The exhibition includes a new Piccinini work entitled Sanctuary, which asks viewers to consider relationships among the ageing population.

‘Patricia always wanted to make something about bonobos and in discussing this exhibition and the themes of intimacy and relationships and also the complexities around love -– it’s not all harmonious -– she decided to create a couple of part human part bonobos,’ Lynn said. ‘But they’re very old, so she’s sort of really challenging us to think about intimacy and bonding in both very aged people and bonobos.’

Patricia Piccinini’s Alice, currently on show at TarraWarra Museum of Art.

Smith said a central part of LOVE is encouraging the audience to contribute to the exhibition by considering their own relationships and taking inspiration from the stories on display.

‘We have a central space called the Heart Garden and it’s a sort of nod to the heart garden that Sunday Reed created at Heide,’ Smith said. ‘It’s a space where visitors will be able to gather, sit down and literally write out their own love stories and attach them within this space.
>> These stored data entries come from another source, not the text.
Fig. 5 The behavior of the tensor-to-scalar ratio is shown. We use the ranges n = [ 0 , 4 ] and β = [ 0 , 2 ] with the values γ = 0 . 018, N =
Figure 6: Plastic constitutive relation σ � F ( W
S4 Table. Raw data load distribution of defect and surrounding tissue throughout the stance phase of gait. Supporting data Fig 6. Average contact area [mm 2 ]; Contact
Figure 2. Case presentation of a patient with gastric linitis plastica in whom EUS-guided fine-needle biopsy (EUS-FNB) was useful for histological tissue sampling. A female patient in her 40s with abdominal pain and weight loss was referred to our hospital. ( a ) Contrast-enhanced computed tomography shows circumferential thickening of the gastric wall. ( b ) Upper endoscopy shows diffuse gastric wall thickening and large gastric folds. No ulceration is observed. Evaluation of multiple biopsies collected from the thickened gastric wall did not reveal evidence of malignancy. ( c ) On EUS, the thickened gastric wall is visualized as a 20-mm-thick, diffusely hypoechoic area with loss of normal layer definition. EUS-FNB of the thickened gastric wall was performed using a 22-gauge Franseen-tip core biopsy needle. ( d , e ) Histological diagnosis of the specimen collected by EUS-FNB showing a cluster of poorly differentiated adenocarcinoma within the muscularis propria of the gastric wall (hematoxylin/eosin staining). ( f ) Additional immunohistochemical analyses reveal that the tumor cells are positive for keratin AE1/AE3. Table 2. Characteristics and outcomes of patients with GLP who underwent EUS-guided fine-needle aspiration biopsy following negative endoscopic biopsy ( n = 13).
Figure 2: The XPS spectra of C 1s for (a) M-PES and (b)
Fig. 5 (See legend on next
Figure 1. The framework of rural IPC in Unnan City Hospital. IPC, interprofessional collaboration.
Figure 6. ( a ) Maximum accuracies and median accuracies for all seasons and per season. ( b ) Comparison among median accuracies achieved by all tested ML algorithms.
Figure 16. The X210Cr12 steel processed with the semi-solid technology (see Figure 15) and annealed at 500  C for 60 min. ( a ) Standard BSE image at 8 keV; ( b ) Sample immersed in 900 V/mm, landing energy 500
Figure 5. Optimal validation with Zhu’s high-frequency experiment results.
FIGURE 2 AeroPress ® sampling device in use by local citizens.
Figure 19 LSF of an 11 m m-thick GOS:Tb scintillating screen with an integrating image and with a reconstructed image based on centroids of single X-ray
We hope that the garden will grow and evolve over the course of the exhibition as more people contribute their stories.’

Lynn said the ability to experience deep emotions has been one of the joys of curating Through Love.

‘I think exhibitions like this in general can reach out to audiences and their own sense of creativity and well-being,’ she said.

‘And even in setting up the show, to watch people’s reactions to the work – it’s emotional; it’s felt – and I think this is something that both artists would have wanted.’

LOVE opens at the Immigration Museum from 1 December 2018.

Patricia Piccinini & Joy Hester: Through Love… runs from  24 November 2018 – 11 March 2019 at TarraWarra Museum of Art.